Defendant testified that she collected over $220,000 in delinquent accounts from Schicketanz's old company and $186,000 in delinquent accounts for the Studio. She claimed that she worked 332 hours on these collections in 2015 and a total of 360 hours on this “project, ” but she received no compensation in 2015 for the commissions or her hours.

In May 2016, defendant met with Schicketanz and Shankar, and they orally authorized her to begin paying herself for the commissions and the hours she had spent collecting on the delinquent accounts. Over the following months, she prepared checks in various amounts to compensate herself for the commissions and hours. Auburn signed these checks.

Defendant testified at trial that check No. 1868, which was for $2,740.50 was for $2,000 in “commissions” and the remainder for her hours earning those commissions. Check No. 1843, which was for $6,316.65 was for $6,000 in commissions and the rest for hours. Check No. 1842, which was for $3,908.60, was either for hours or for commissions or both. Check No. 1836, which was for $5,299.61, was $5,000 for commissions and the remainder for time she had spent researching insurance costs for Schicketanz. Check No. 1752, which was for $5,810.98, was for $5,000 in commissions and the remainder for hours she had spent on delinquent accounts in 2015. Check No. 1735, which was for $2,040.00, was for her hours. Defendant admitted that she did not report any of this income.

Defendant testified that the memo lines had nothing to do with what the checks were for. Instead, she had been told to use a memo line that referred to whatever she was working on at the time she prepared the check. “I was told that I was supposed to charge it to an expense account. And they asked me what task I was doing at the time, and whatever task I was doing is the expense account that they wanted me to charge at that time.” She claimed that the word “reimbursables” on a check's memo line did not mean that it was a reimbursement but that it is was something that could be charged to one of the Studio's clients. Defendant denied deleting or altering any information in QuickBooks. She claimed that Shankar and “the CPA” knew defendant's user name and password and that she and Shankar “shared a computer.”

Defendant testified that she had used the word “reimbursed” during her law enforcement interview to refer to costs chargeable to clients, not to refer to her being reimbursed for costs she had paid. She did not mention any of this during her interview with law enforcement because she “had a brain freeze.”

III. PROCEDURAL BACKGROUND

The jury was instructed that the altering counts required proof that defendant “made or forged, or altered any entry in any book of records” with the intent to defraud. The jury was instructed that the forgery counts required proof that she “made or passed or used a false or altered check” with the intent to defraud.

The prosecutor argued that defendant “just stole... and then tried to cover it up.” “[I]n the course of covering it up, she falsified some records....” He argued that the altering counts were based on “false entries, ” some of which were entries into QuickBooks on October 24, 2016, when defendant changed the records to show that some of the checks had been made out to payees other than her. He argued: “The defendant altered the QuickBooks records and the Fremont Bank statements to try to hide what she had done.” “She made sure that the QuickBooks reflected something other than the money going to her.” The prosecution also argued that it had to have been defendant who made the alterations because many of them were made within a minute of the check to herself being created.

────────

_Activities_
1. List every check number that appears in the court opinion excerpt about the defendant's trial.
2. Continue the court opinion excerpt about the defendant's trial from its last sentence.

────────

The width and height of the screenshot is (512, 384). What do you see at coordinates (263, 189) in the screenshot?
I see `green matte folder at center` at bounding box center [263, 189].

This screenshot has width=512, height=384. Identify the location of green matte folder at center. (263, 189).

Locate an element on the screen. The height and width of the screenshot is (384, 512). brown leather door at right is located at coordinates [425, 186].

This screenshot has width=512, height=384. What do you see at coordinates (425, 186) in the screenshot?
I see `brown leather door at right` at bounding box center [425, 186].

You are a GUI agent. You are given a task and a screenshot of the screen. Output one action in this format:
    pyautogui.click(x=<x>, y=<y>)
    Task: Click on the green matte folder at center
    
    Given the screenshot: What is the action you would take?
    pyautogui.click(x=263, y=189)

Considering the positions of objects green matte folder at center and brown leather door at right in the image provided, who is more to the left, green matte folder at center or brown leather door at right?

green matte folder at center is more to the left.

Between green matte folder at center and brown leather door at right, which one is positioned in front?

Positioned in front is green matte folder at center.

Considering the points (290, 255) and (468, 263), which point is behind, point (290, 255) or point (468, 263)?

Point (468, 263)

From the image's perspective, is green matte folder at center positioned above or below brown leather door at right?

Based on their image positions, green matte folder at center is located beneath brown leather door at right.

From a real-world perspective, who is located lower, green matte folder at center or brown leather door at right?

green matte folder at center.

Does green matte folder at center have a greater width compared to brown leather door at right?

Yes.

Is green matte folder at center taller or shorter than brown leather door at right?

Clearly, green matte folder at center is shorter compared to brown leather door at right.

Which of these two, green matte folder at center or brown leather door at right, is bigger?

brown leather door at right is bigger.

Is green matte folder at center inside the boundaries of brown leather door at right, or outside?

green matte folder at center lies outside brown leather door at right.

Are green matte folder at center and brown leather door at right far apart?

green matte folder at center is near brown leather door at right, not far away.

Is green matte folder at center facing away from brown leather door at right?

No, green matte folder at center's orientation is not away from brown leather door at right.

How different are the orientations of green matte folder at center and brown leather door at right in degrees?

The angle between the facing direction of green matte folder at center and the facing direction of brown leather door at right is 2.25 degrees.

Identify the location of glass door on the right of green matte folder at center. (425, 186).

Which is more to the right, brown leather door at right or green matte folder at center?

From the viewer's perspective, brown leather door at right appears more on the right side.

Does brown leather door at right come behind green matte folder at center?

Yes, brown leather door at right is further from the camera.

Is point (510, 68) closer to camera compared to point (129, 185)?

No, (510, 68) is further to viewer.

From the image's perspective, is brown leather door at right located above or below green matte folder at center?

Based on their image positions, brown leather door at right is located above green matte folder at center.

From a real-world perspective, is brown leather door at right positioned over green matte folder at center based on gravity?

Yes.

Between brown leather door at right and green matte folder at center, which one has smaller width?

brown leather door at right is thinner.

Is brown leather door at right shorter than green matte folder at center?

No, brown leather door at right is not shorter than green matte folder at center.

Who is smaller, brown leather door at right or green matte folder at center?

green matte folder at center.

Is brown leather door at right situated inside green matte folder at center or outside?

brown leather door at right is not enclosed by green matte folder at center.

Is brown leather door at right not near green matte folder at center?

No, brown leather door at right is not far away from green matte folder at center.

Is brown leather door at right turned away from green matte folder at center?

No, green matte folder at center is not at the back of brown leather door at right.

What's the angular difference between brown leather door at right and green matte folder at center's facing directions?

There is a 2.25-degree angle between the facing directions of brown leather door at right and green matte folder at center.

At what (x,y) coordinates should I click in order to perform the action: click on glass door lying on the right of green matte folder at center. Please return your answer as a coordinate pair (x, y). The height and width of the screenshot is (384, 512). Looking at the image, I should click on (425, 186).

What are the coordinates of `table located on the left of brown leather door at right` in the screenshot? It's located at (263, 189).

────────

_List of answers_
1. No. 1868, No. 1843, No. 1842, No. 1836, No. 1752, No. 1735

2.
The defense argued that the checks were all authorized and properly signed by Auburn. Defendant's trial counsel maintained that defendant lacked any intent to defraud because she was being compensated in accordance with her agreement with Schicketanz for commissions and hours. He argued that someone else had altered the records.

The jury acquitted defendant of the grand theft count but convicted her of all of the other counts. The probation report recommended probation. The prosecutor sought a sentence of five years eight months.

The trial court rejected the probation recommendation in part because it concluded that defendant had lied to the jury. The court noted that defendant had refused to accept responsibility for her actions and had blamed others, while portraying herself as a victim.

The court imposed a six-year county jail term composed of a two-year base term for one forgery count and consecutive eight-month terms for six other forgery counts. The court imposed a two-year concurrent term for each of the six altering counts and for the remaining felony forgery count, and concurrent jail terms for the two misdemeanor forgery counts. The court also imposed but stayed under section 654 a jail term for the misdemeanor shoplifting count. Two years of the six-year jail term were suspended, with defendant to serve that time on mandatory supervision.

IV. ANALYSIS

Defendant contends that the trial court erred in failing to stay under section 654 the concurrent terms that it imposed for the six altering counts. She contends that “[e]ach act of deleting the record of the forged check was committed to facilitate forging the check, and with the same intent: to defraud the studio of the amount printed on the check.”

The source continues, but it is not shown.